## Extracted material
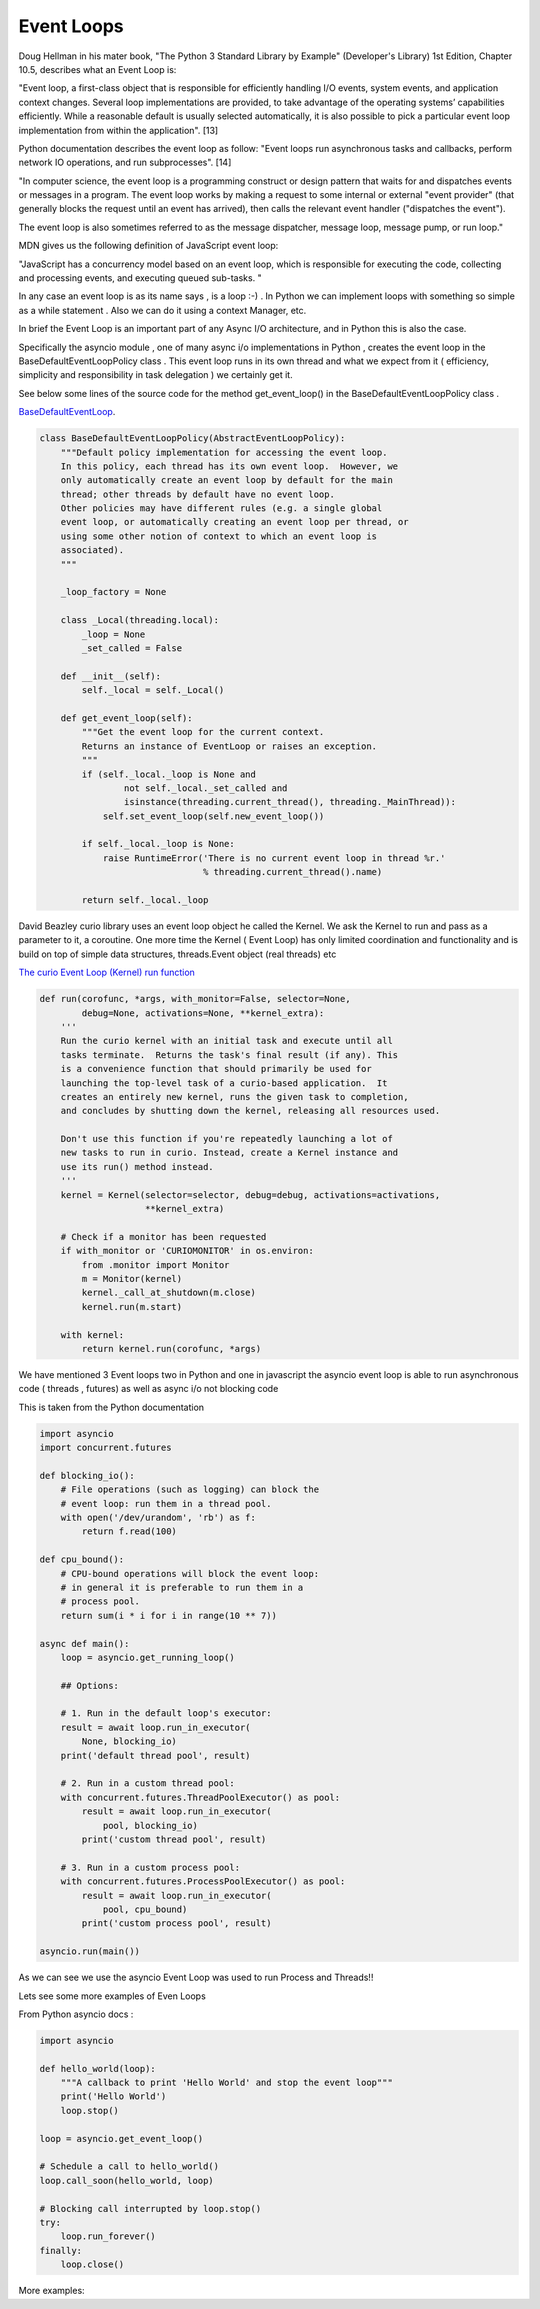 
.. _ref_8_event_loops:

Event Loops
^^^^^^^^^^^

Doug Hellman in his mater book, "The Python 3 Standard Library by Example"  (Developer's Library) 1st Edition,
Chapter 10.5, describes what an Event Loop is:

"Event loop, a first-class object that is responsible for efficiently handling I/O events, system events,
and application context changes. Several loop implementations are provided, to take advantage of the
operating systems’ capabilities efficiently. While a reasonable default is usually selected automatically,
it is also possible to pick a particular event loop implementation from within the application". [13]

Python documentation describes the event loop as follow:
"Event loops run asynchronous tasks and callbacks, perform network IO operations, and run subprocesses". [14]

"In computer science, the event loop is a programming construct or design pattern that waits for and dispatches
events or messages in a program. The event loop works by making a request to some internal or external
"event provider" (that generally blocks the request until an event has arrived),
then calls the relevant event handler ("dispatches the event").

The event loop is also sometimes referred to as the message dispatcher, message loop, message pump, or run loop."


MDN gives us the following definition of JavaScript event loop:

"JavaScript has a concurrency model based on an event loop,
which is responsible for executing the code, collecting and processing events,
and executing queued sub-tasks. "

In any case an event loop is as its name says , is a loop :-) . In Python we can implement loops with something so
simple as a while statement . Also we can do it using a context Manager, etc.

In brief the Event Loop is an important part of any Async I/O architecture, and in Python this is also the case.

Specifically the asyncio module , one of many async i/o implementations in Python , creates the event loop in the
BaseDefaultEventLoopPolicy class . This event loop runs in its own thread and what we expect from it
( efficiency, simplicity and responsibility in task delegation ) we certainly get it.

See below some lines of the source code for the method get_event_loop() in the BaseDefaultEventLoopPolicy class .

`BaseDefaultEventLoop <https://github.com/python/cpython/blob/9ce361d3bb15cf49b82fa03e3e593d7cbd8ee1ff/Lib/asyncio/events.py#L205>`_.

.. code-block:: python

    class BaseDefaultEventLoopPolicy(AbstractEventLoopPolicy):
        """Default policy implementation for accessing the event loop.
        In this policy, each thread has its own event loop.  However, we
        only automatically create an event loop by default for the main
        thread; other threads by default have no event loop.
        Other policies may have different rules (e.g. a single global
        event loop, or automatically creating an event loop per thread, or
        using some other notion of context to which an event loop is
        associated).
        """

        _loop_factory = None

        class _Local(threading.local):
            _loop = None
            _set_called = False

        def __init__(self):
            self._local = self._Local()

        def get_event_loop(self):
            """Get the event loop for the current context.
            Returns an instance of EventLoop or raises an exception.
            """
            if (self._local._loop is None and
                    not self._local._set_called and
                    isinstance(threading.current_thread(), threading._MainThread)):
                self.set_event_loop(self.new_event_loop())

            if self._local._loop is None:
                raise RuntimeError('There is no current event loop in thread %r.'
                                   % threading.current_thread().name)

            return self._local._loop




David Beazley curio library uses an event loop object he called the Kernel.
We ask the Kernel to run and pass as a parameter to it, a coroutine.
One more time the Kernel ( Event Loop) has only limited coordination and functionality and is build on top of simple
data structures, threads.Event object (real threads) etc

`The curio Event Loop (Kernel) run function <https://github.com/dabeaz/curio/blob/master/curio/kernel.py>`_

.. code-block:: python

    def run(corofunc, *args, with_monitor=False, selector=None,
            debug=None, activations=None, **kernel_extra):
        '''
        Run the curio kernel with an initial task and execute until all
        tasks terminate.  Returns the task's final result (if any). This
        is a convenience function that should primarily be used for
        launching the top-level task of a curio-based application.  It
        creates an entirely new kernel, runs the given task to completion,
        and concludes by shutting down the kernel, releasing all resources used.

        Don't use this function if you're repeatedly launching a lot of
        new tasks to run in curio. Instead, create a Kernel instance and
        use its run() method instead.
        '''
        kernel = Kernel(selector=selector, debug=debug, activations=activations,
                        **kernel_extra)

        # Check if a monitor has been requested
        if with_monitor or 'CURIOMONITOR' in os.environ:
            from .monitor import Monitor
            m = Monitor(kernel)
            kernel._call_at_shutdown(m.close)
            kernel.run(m.start)

        with kernel:
            return kernel.run(corofunc, *args)

We have mentioned 3 Event loops two in Python and one in javascript
the asyncio event loop is able to run asynchronous code ( threads , futures) as well as async i/o not blocking code

This is taken from the Python documentation

.. code-block:: python

    import asyncio
    import concurrent.futures

    def blocking_io():
        # File operations (such as logging) can block the
        # event loop: run them in a thread pool.
        with open('/dev/urandom', 'rb') as f:
            return f.read(100)

    def cpu_bound():
        # CPU-bound operations will block the event loop:
        # in general it is preferable to run them in a
        # process pool.
        return sum(i * i for i in range(10 ** 7))

    async def main():
        loop = asyncio.get_running_loop()

        ## Options:

        # 1. Run in the default loop's executor:
        result = await loop.run_in_executor(
            None, blocking_io)
        print('default thread pool', result)

        # 2. Run in a custom thread pool:
        with concurrent.futures.ThreadPoolExecutor() as pool:
            result = await loop.run_in_executor(
                pool, blocking_io)
            print('custom thread pool', result)

        # 3. Run in a custom process pool:
        with concurrent.futures.ProcessPoolExecutor() as pool:
            result = await loop.run_in_executor(
                pool, cpu_bound)
            print('custom process pool', result)

    asyncio.run(main())

As we can see we use the asyncio Event Loop was used to run  Process and  Threads!!

Lets see some more examples of Even Loops

From Python asyncio docs :

.. code-block:: python

    import asyncio

    def hello_world(loop):
        """A callback to print 'Hello World' and stop the event loop"""
        print('Hello World')
        loop.stop()

    loop = asyncio.get_event_loop()

    # Schedule a call to hello_world()
    loop.call_soon(hello_world, loop)

    # Blocking call interrupted by loop.stop()
    try:
        loop.run_forever()
    finally:
        loop.close()

More examples:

## About this task
Output the material word for word. Pictures do not go in.

## Answer to the exercise
.. _ref_8_event_loops:

Event Loops
^^^^^^^^^^^

Doug Hellman in his mater book, "The Python 3 Standard Library by Example"  (Developer's Library) 1st Edition,
Chapter 10.5, describes what an Event Loop is:

"Event loop, a first-class object that is responsible for efficiently handling I/O events, system events,
and application context changes. Several loop implementations are provided, to take advantage of the
operating systems’ capabilities efficiently. While a reasonable default is usually selected automatically,
it is also possible to pick a particular event loop implementation from within the application". [13]

Python documentation describes the event loop as follow:
"Event loops run asynchronous tasks and callbacks, perform network IO operations, and run subprocesses". [14]

"In computer science, the event loop is a programming construct or design pattern that waits for and dispatches
events or messages in a program. The event loop works by making a request to some internal or external
"event provider" (that generally blocks the request until an event has arrived),
then calls the relevant event handler ("dispatches the event").

The event loop is also sometimes referred to as the message dispatcher, message loop, message pump, or run loop."


MDN gives us the following definition of JavaScript event loop:

"JavaScript has a concurrency model based on an event loop,
which is responsible for executing the code, collecting and processing events,
and executing queued sub-tasks. "

In any case an event loop is as its name says , is a loop :-) . In Python we can implement loops with something so
simple as a while statement . Also we can do it using a context Manager, etc.

In brief the Event Loop is an important part of any Async I/O architecture, and in Python this is also the case.

Specifically the asyncio module , one of many async i/o implementations in Python , creates the event loop in the
BaseDefaultEventLoopPolicy class . This event loop runs in its own thread and what we expect from it
( efficiency, simplicity and responsibility in task delegation ) we certainly get it.

See below some lines of the source code for the method get_event_loop() in the BaseDefaultEventLoopPolicy class .

`BaseDefaultEventLoop <https://github.com/python/cpython/blob/9ce361d3bb15cf49b82fa03e3e593d7cbd8ee1ff/Lib/asyncio/events.py#L205>`_.

.. code-block:: python

    class BaseDefaultEventLoopPolicy(AbstractEventLoopPolicy):
        """Default policy implementation for accessing the event loop.
        In this policy, each thread has its own event loop.  However, we
        only automatically create an event loop by default for the main
        thread; other threads by default have no event loop.
        Other policies may have different rules (e.g. a single global
        event loop, or automatically creating an event loop per thread, or
        using some other notion of context to which an event loop is
        associated).
        """

        _loop_factory = None

        class _Local(threading.local):
            _loop = None
            _set_called = False

        def __init__(self):
            self._local = self._Local()

        def get_event_loop(self):
            """Get the event loop for the current context.
            Returns an instance of EventLoop or raises an exception.
            """
            if (self._local._loop is None and
                    not self._local._set_called and
                    isinstance(threading.current_thread(), threading._MainThread)):
                self.set_event_loop(self.new_event_loop())

            if self._local._loop is None:
                raise RuntimeError('There is no current event loop in thread %r.'
                                   % threading.current_thread().name)

            return self._local._loop




David Beazley curio library uses an event loop object he called the Kernel.
We ask the Kernel to run and pass as a parameter to it, a coroutine.
One more time the Kernel ( Event Loop) has only limited coordination and functionality and is build on top of simple
data structures, threads.Event object (real threads) etc

`The curio Event Loop (Kernel) run function <https://github.com/dabeaz/curio/blob/master/curio/kernel.py>`_

.. code-block:: python

    def run(corofunc, *args, with_monitor=False, selector=None,
            debug=None, activations=None, **kernel_extra):
        '''
        Run the curio kernel with an initial task and execute until all
        tasks terminate.  Returns the task's final result (if any). This
        is a convenience function that should primarily be used for
        launching the top-level task of a curio-based application.  It
        creates an entirely new kernel, runs the given task to completion,
        and concludes by shutting down the kernel, releasing all resources used.

        Don't use this function if you're repeatedly launching a lot of
        new tasks to run in curio. Instead, create a Kernel instance and
        use its run() method instead.
        '''
        kernel = Kernel(selector=selector, debug=debug, activations=activations,
                        **kernel_extra)

        # Check if a monitor has been requested
        if with_monitor or 'CURIOMONITOR' in os.environ:
            from .monitor import Monitor
            m = Monitor(kernel)
            kernel._call_at_shutdown(m.close)
            kernel.run(m.start)

        with kernel:
            return kernel.run(corofunc, *args)

We have mentioned 3 Event loops two in Python and one in javascript
the asyncio event loop is able to run asynchronous code ( threads , futures) as well as async i/o not blocking code

This is taken from the Python documentation

.. code-block:: python

    import asyncio
    import concurrent.futures

    def blocking_io():
        # File operations (such as logging) can block the
        # event loop: run them in a thread pool.
        with open('/dev/urandom', 'rb') as f:
            return f.read(100)

    def cpu_bound():
        # CPU-bound operations will block the event loop:
        # in general it is preferable to run them in a
        # process pool.
        return sum(i * i for i in range(10 ** 7))

    async def main():
        loop = asyncio.get_running_loop()

        ## Options:

        # 1. Run in the default loop's executor:
        result = await loop.run_in_executor(
            None, blocking_io)
        print('default thread pool', result)

        # 2. Run in a custom thread pool:
        with concurrent.futures.ThreadPoolExecutor() as pool:
            result = await loop.run_in_executor(
                pool, blocking_io)
            print('custom thread pool', result)

        # 3. Run in a custom process pool:
        with concurrent.futures.ProcessPoolExecutor() as pool:
            result = await loop.run_in_executor(
                pool, cpu_bound)
            print('custom process pool', result)

    asyncio.run(main())

As we can see we use the asyncio Event Loop was used to run  Process and  Threads!!

Lets see some more examples of Even Loops

From Python asyncio docs :

.. code-block:: python

    import asyncio

    def hello_world(loop):
        """A callback to print 'Hello World' and stop the event loop"""
        print('Hello World')
        loop.stop()

    loop = asyncio.get_event_loop()

    # Schedule a call to hello_world()
    loop.call_soon(hello_world, loop)

    # Blocking call interrupted by loop.stop()
    try:
        loop.run_forever()
    finally:
        loop.close()

More examples:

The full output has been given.